[[ Supplied data, beginning ]]

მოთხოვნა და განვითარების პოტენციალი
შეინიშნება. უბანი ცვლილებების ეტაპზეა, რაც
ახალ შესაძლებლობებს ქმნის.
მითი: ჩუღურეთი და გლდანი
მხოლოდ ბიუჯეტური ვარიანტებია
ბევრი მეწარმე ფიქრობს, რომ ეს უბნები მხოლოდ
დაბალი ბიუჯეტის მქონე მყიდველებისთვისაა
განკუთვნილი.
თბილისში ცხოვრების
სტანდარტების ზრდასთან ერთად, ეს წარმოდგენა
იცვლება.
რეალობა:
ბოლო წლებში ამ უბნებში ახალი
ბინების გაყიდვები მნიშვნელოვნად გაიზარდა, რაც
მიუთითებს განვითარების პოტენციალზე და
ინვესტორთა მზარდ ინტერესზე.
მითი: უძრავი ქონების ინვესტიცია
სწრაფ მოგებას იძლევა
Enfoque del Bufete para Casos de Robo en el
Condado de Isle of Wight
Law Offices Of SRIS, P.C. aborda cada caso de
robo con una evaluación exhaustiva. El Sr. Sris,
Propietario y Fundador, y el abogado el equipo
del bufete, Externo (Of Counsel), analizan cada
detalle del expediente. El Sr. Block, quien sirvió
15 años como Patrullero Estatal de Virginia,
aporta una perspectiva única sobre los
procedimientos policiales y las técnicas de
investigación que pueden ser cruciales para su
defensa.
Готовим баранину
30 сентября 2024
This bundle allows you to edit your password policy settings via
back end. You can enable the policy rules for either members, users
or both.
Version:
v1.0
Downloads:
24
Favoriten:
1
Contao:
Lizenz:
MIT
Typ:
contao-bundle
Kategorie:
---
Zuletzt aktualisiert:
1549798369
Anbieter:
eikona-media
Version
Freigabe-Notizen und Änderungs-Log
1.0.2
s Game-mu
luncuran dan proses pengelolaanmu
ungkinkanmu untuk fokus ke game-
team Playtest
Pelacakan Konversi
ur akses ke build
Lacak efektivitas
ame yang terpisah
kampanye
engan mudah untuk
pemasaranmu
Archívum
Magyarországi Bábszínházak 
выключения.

[[ Supplied data, end ]]

# Task statement:
Substitute "Release" for every "Version" in the lines above and repeat them with nothing else changed.

# Reply to the task:
მოთხოვნა და განვითარების პოტენციალი
შეინიშნება. უბანი ცვლილებების ეტაპზეა, რაც
ახალ შესაძლებლობებს ქმნის.
მითი: ჩუღურეთი და გლდანი
მხოლოდ ბიუჯეტური ვარიანტებია
ბევრი მეწარმე ფიქრობს, რომ ეს უბნები მხოლოდ
დაბალი ბიუჯეტის მქონე მყიდველებისთვისაა
განკუთვნილი.
თბილისში ცხოვრების
სტანდარტების ზრდასთან ერთად, ეს წარმოდგენა
იცვლება.
რეალობა:
ბოლო წლებში ამ უბნებში ახალი
ბინების გაყიდვები მნიშვნელოვნად გაიზარდა, რაც
მიუთითებს განვითარების პოტენციალზე და
ინვესტორთა მზარდ ინტერესზე.
მითი: უძრავი ქონების ინვესტიცია
სწრაფ მოგებას იძლევა
Enfoque del Bufete para Casos de Robo en el
Condado de Isle of Wight
Law Offices Of SRIS, P.C. aborda cada caso de
robo con una evaluación exhaustiva. El Sr. Sris,
Propietario y Fundador, y el abogado el equipo
del bufete, Externo (Of Counsel), analizan cada
detalle del expediente. El Sr. Block, quien sirvió
15 años como Patrullero Estatal de Virginia,
aporta una perspectiva única sobre los
procedimientos policiales y las técnicas de
investigación que pueden ser cruciales para su
defensa.
Готовим баранину
30 сентября 2024
This bundle allows you to edit your password policy settings via
back end. You can enable the policy rules for either members, users
or both.
Release:
v1.0
Downloads:
24
Favoriten:
1
Contao:
Lizenz:
MIT
Typ:
contao-bundle
Kategorie:
---
Zuletzt aktualisiert:
1549798369
Anbieter:
eikona-media
Release
Freigabe-Notizen und Änderungs-Log
1.0.2
s Game-mu
luncuran dan proses pengelolaanmu
ungkinkanmu untuk fokus ke game-
team Playtest
Pelacakan Konversi
ur akses ke build
Lacak efektivitas
ame yang terpisah
kampanye
engan mudah untuk
pemasaranmu
Archívum
Magyarországi Bábszínházak 
выключения.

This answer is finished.